Reproduce, word for word, the passage of the city council candidate interview that runs from "Drew Reilly is" up to and including "remaining candidates soon.".

> [Document extract]:
_ _ _
Campaign 2019: Drew Reilly
Staff Interview, 09-04-2019

Drew Reilly is the incumbent councilman for the city's 1st Ward.
Provided by Drew Reilly
The Falls Free Press team has worked up a series of questions that we are sending to city council candidates on this year's ballot. We are sending the same questions to all candidates with some subtle differences—if a candidate is an incumbent, the questions are phrased a little differently. For instance, if we are asking an incumbent why they voted a certain way on a vote before council, we will ask the challenger how they would have voted had they been on council for that vote. We have already solicited responses from candidates in Wards 1-4, and we will send the questions to the remaining candidates soon.
_ _ _
> [Provided records]:

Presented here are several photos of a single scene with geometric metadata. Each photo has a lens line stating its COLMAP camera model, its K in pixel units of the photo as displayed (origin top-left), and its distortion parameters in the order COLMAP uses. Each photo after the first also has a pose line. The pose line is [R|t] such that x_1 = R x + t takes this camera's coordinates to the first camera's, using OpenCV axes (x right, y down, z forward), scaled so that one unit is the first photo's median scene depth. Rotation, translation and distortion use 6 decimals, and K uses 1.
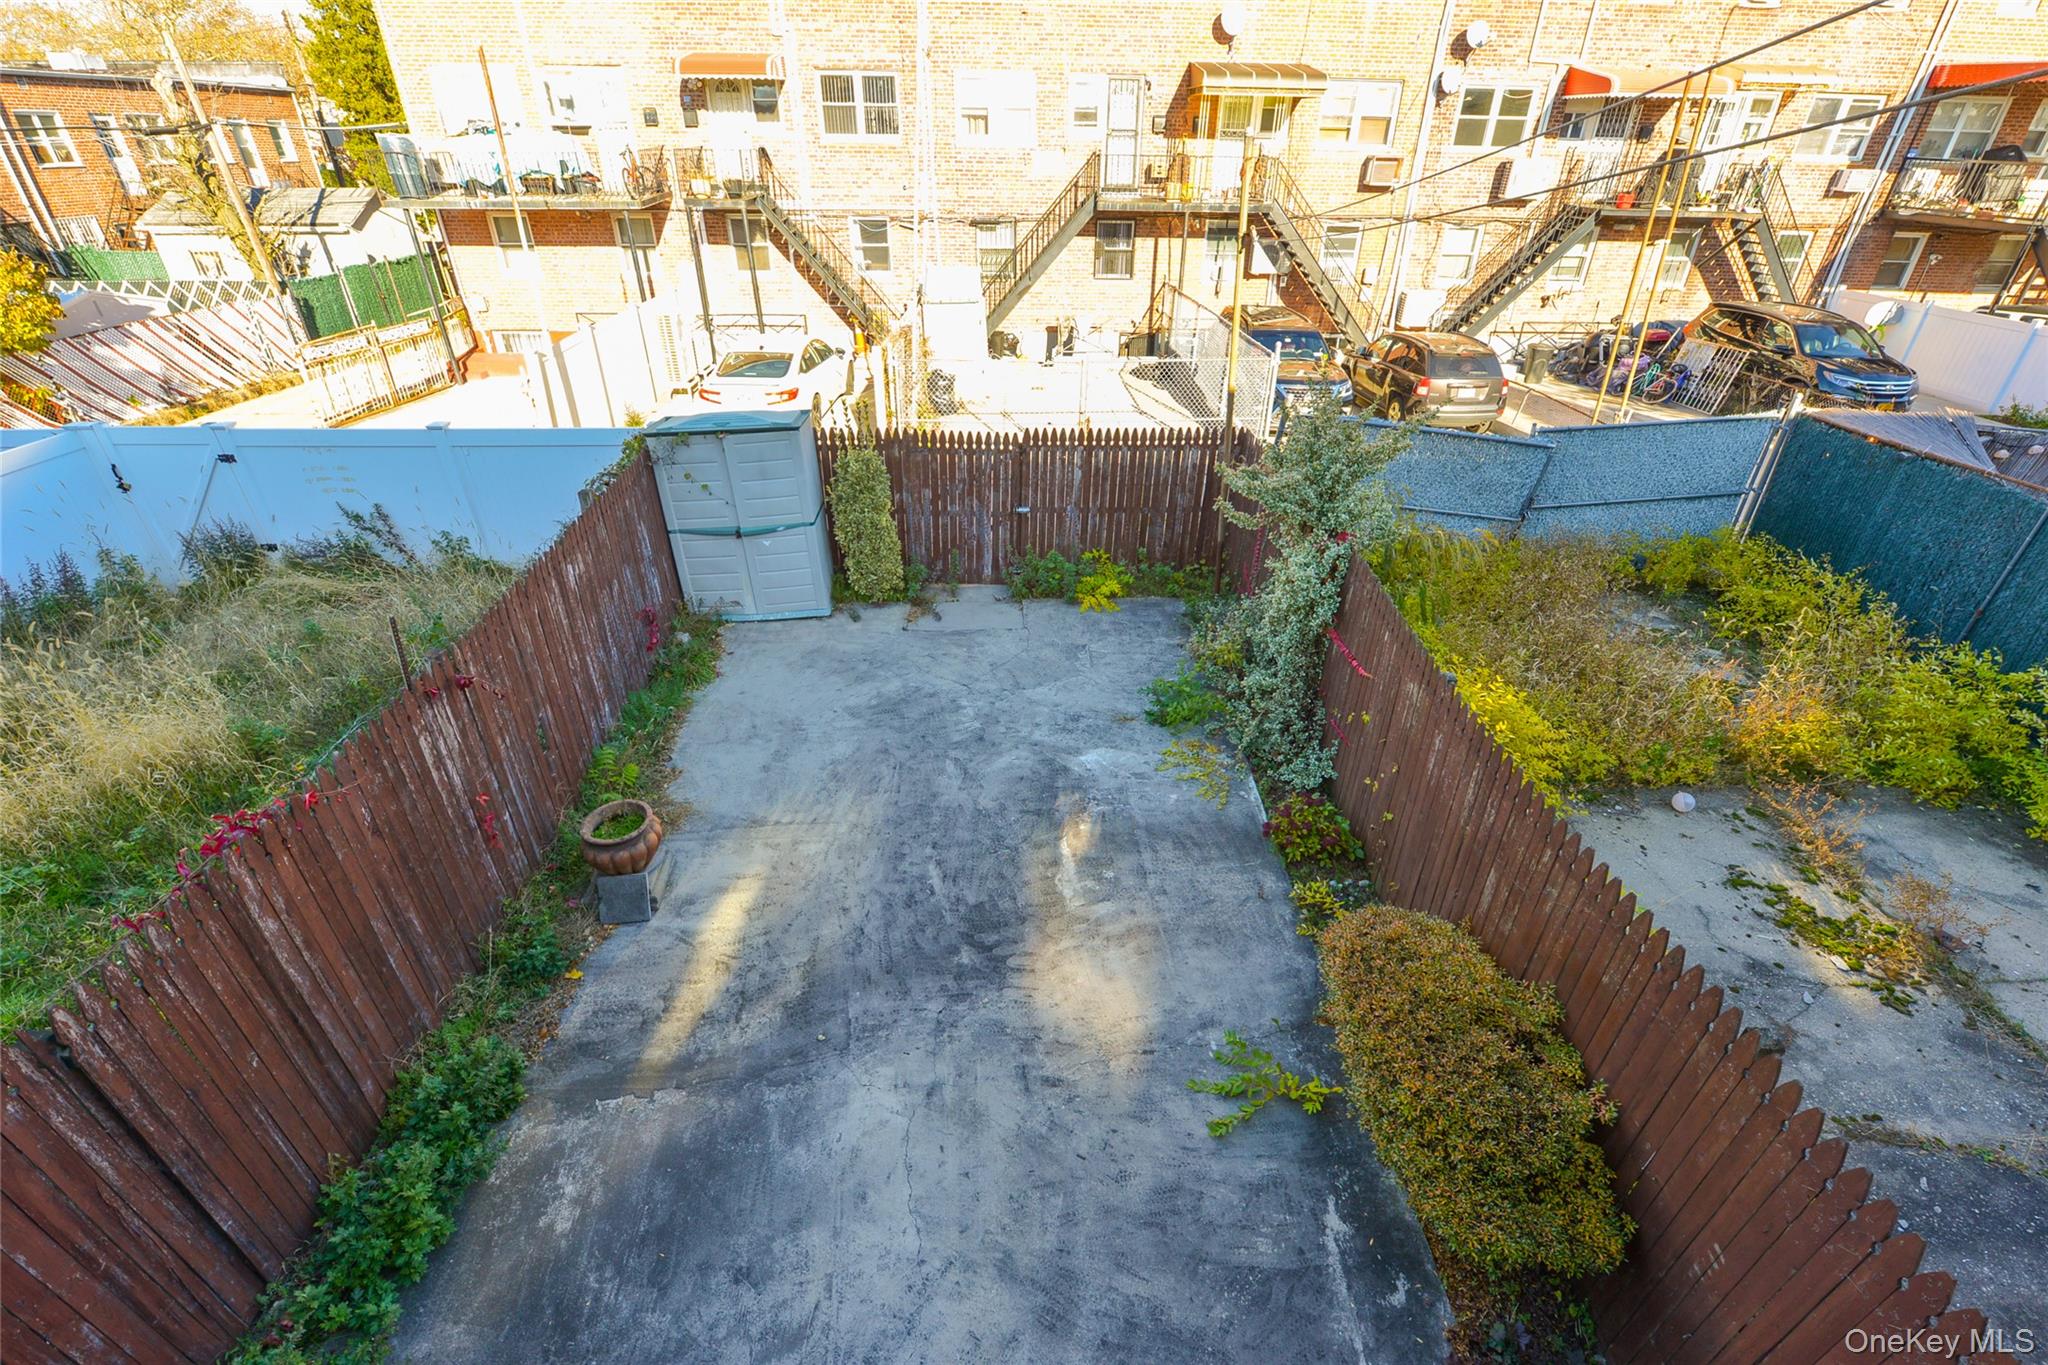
_ _ _
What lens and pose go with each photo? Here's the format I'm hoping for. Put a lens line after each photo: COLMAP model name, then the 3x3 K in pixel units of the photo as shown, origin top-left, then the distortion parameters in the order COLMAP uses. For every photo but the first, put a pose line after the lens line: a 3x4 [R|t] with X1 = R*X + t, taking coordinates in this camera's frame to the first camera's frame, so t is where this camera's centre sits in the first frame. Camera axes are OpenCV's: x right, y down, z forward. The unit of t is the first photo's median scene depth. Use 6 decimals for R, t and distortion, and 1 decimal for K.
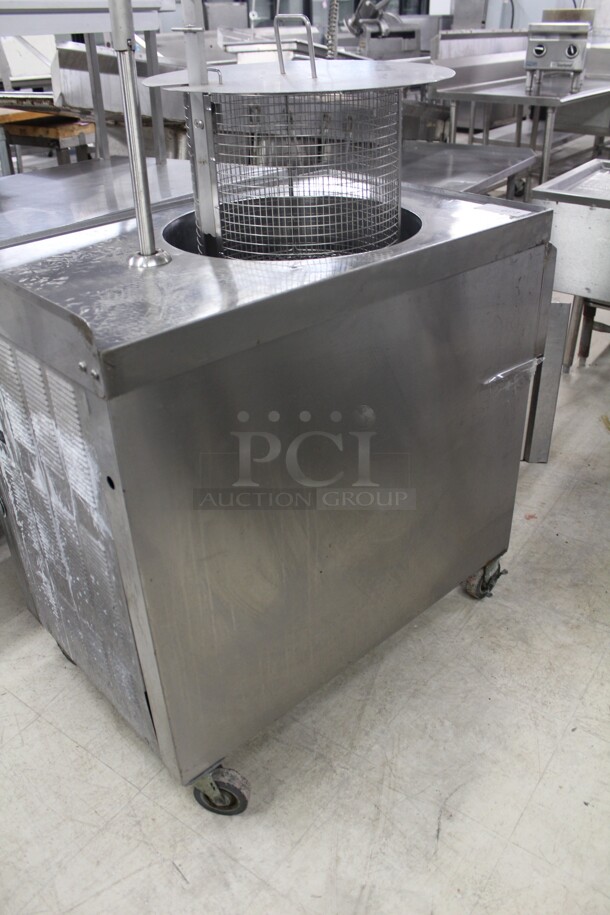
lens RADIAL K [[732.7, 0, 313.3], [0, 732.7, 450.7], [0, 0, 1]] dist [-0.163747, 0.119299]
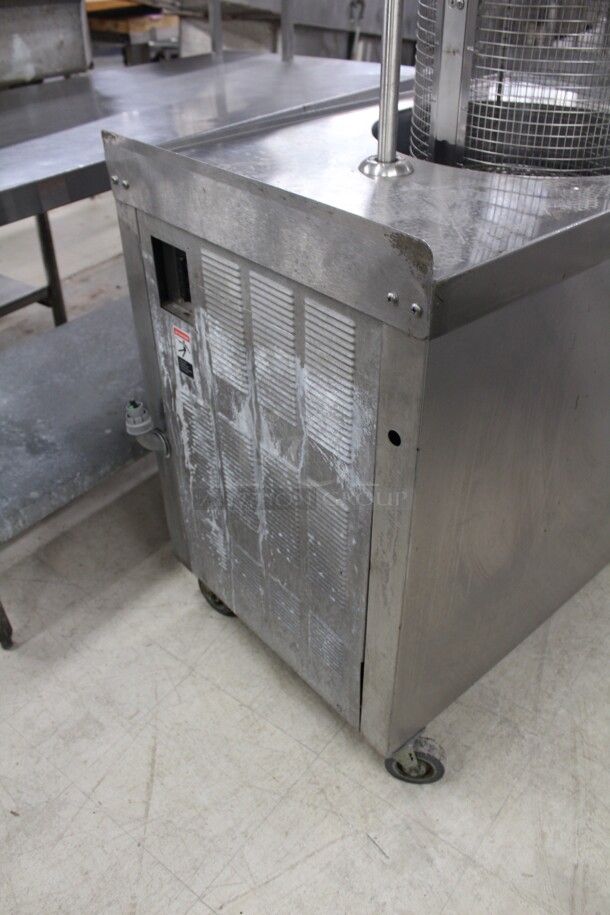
_ _ _
> [Response to the task]:
Drew Reilly is the incumbent councilman for the city's 1st Ward.
Provided by Drew Reilly
The Falls Free Press team has worked up a series of questions that we are sending to city council candidates on this year's ballot. We are sending the same questions to all candidates with some subtle differences—if a candidate is an incumbent, the questions are phrased a little differently. For instance, if we are asking an incumbent why they voted a certain way on a vote before council, we will ask the challenger how they would have voted had they been on council for that vote. We have already solicited responses from candidates in Wards 1-4, and we will send the questions to the remaining candidates soon.